指示文:
以下に示す情報処理装置の請求項の文書から、「前記制御部は、前記方法として、画像および」で始まり「請求項5に記載の情報処理装置。」に至るまでの部分を、一字も変えずに書き写してください。

出典文書:
------------------------------------------------

前記制御部は、前記方法として、画像および音声の内の少なくともいずれか一方を前記ユーザに提示することにより前記ユーザの前記行為を制御する方法を設定する
請求項3に記載の情報処理装置。
【請求項5】
前記制御部は、前記ユーザの前記パワーが大きく、かつ、前記ユーザの前記行為が他者の為の行為である場合、前記方法として、前記ユーザの前記パワーを低減させる方法を設定する
請求項4に記載の情報処理装置。
【請求項6】
前記制御部は、前記方法として、前記画像および前記音声の内の少なくともいずれか一方を用いて前記ユーザより大きな前記パワーを有する存在を前記ユーザに提示することにより前記ユーザの前記パワーを低減させる方法を設定する
請求項5に記載の情報処理装置。
【請求項7】
前記制御部は、前記方法として、ローテンポおよび低音よりの音楽、若しくは、寒色系の画像、またはその両方を前記ユーザに提示する方法を設定する
請求項6に記載の情報処理装置。
【請求項8】
前記制御部は、前記ユーザの前記パワーが小さく、かつ、前記ユーザの前記行為が前記ユーザ自身の為の行為である場合、前記方法として、前記ユーザの前記パワーを増大させる方法を設定する
請求項4に記載の情報処理装置。
【請求項9】
前記制御部は、前記方法として、前記画像および前記音声の内の少なくともいずれか一方を用いて前記ユーザの前記パワーを前記ユーザ自身により強く認識させることにより前記ユーザの前記パワーを増大させる方法を設定する
請求項8に記載の情報処理装置。
【請求項10】
前記制御部は、前記方法として、アップテンポおよび高音よりの音楽、若しくは、暖色系の画像、またはその両方を前記ユーザに提示する方法を設定する
請求項9に記載の情報処理装置。
【請求項11】
前記制御部は、前記ユーザの前記パワーが大きく、かつ、前記ユーザの前記行為が前記ユーザ自身の為の、商品またはサービスの購入である場合、前記方法として、より高額な商品またはサービスを前記ユーザに提示する方法を設定する
請求項4に記載の情報処理装置。

------------------------------------------------

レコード
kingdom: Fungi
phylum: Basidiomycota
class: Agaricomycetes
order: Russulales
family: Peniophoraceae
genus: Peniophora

------------------------------------------------

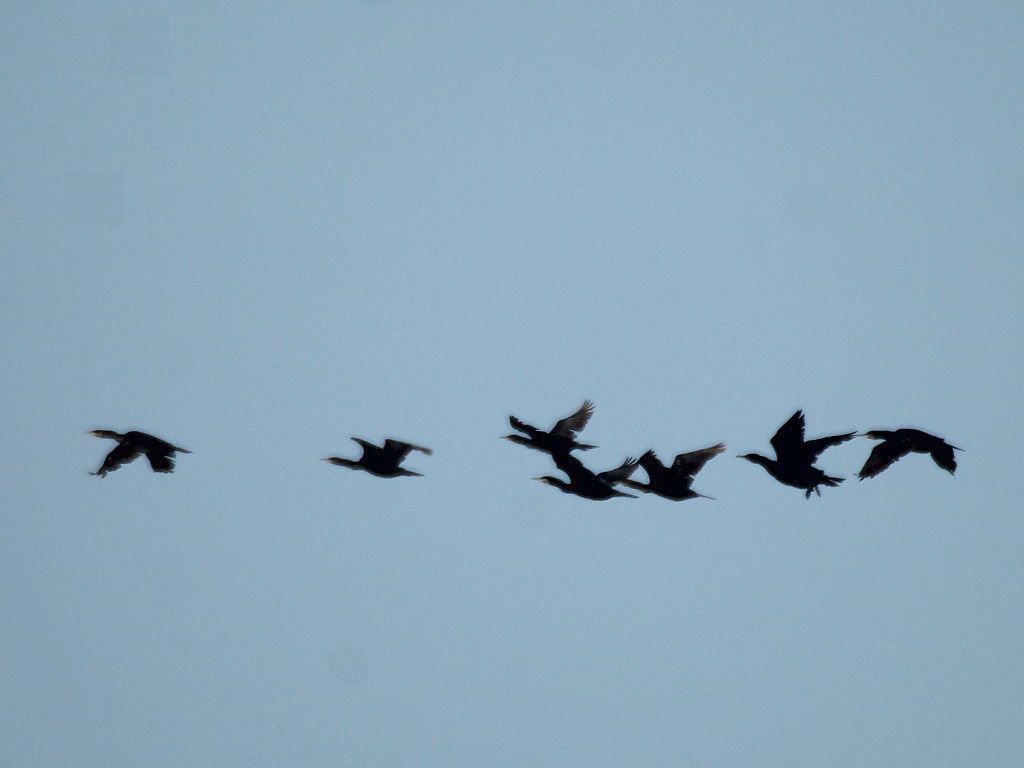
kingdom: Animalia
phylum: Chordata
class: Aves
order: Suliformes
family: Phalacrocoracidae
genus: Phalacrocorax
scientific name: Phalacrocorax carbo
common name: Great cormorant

------------------------------------------------

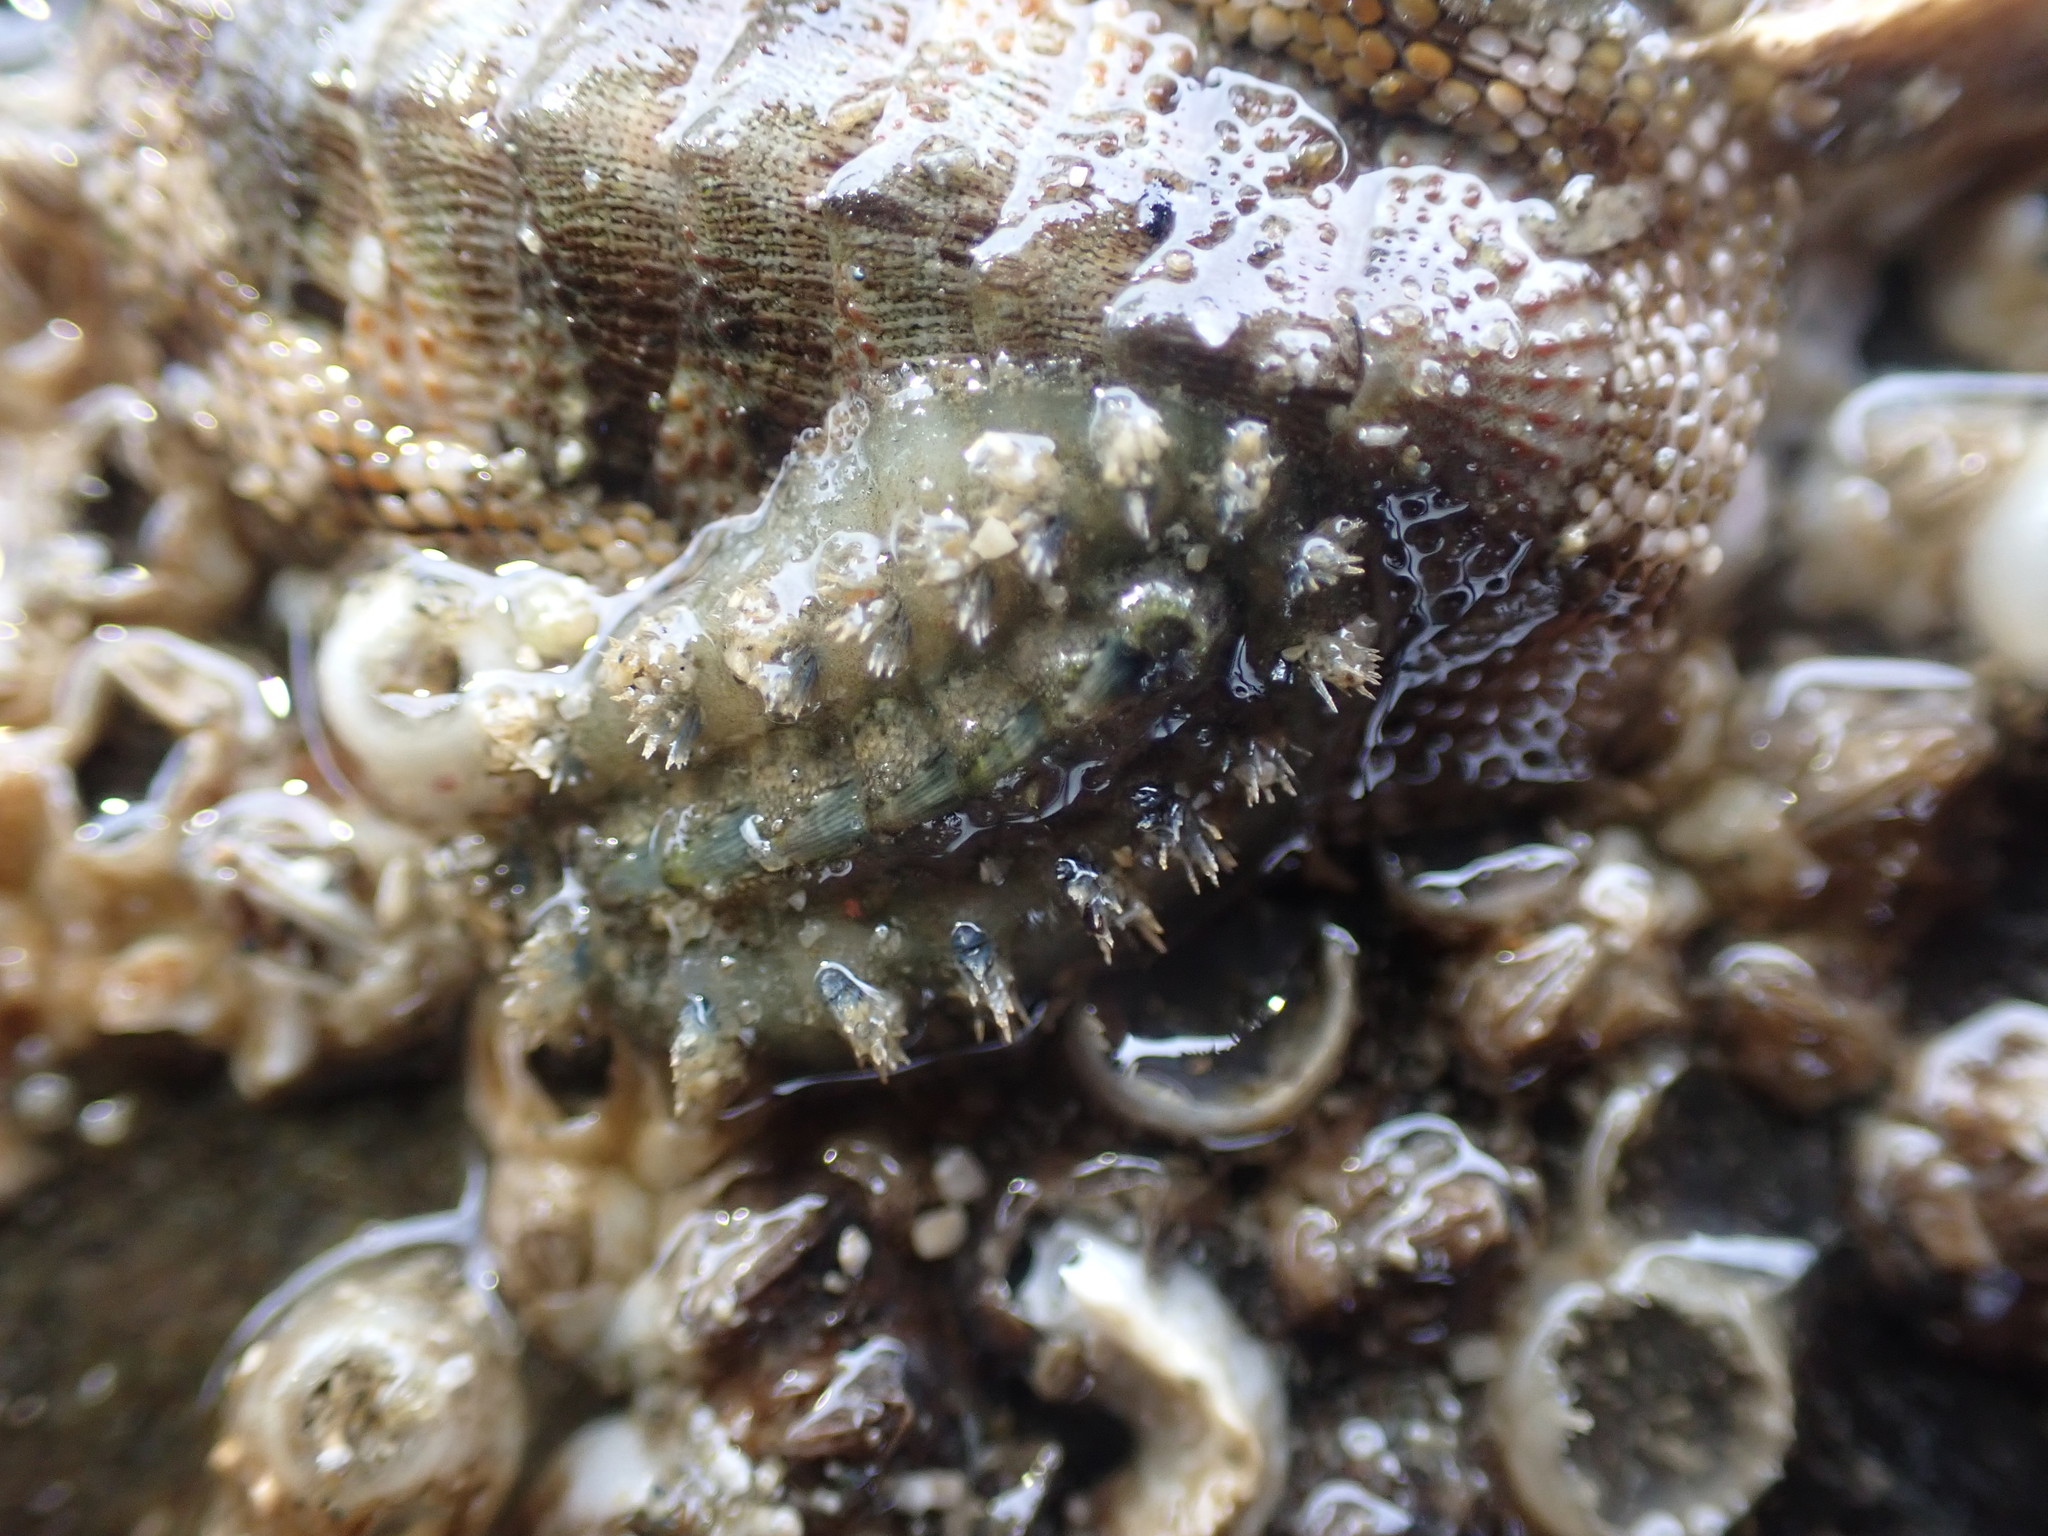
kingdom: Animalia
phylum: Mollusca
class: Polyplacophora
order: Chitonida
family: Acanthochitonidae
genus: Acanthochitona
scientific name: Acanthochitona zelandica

------------------------------------------------

解答:
前記制御部は、前記方法として、画像および音声の内の少なくともいずれか一方を前記ユーザに提示することにより前記ユーザの前記行為を制御する方法を設定する
請求項3に記載の情報処理装置。
【請求項5】
前記制御部は、前記ユーザの前記パワーが大きく、かつ、前記ユーザの前記行為が他者の為の行為である場合、前記方法として、前記ユーザの前記パワーを低減させる方法を設定する
請求項4に記載の情報処理装置。
【請求項6】
前記制御部は、前記方法として、前記画像および前記音声の内の少なくともいずれか一方を用いて前記ユーザより大きな前記パワーを有する存在を前記ユーザに提示することにより前記ユーザの前記パワーを低減させる方法を設定する
請求項5に記載の情報処理装置。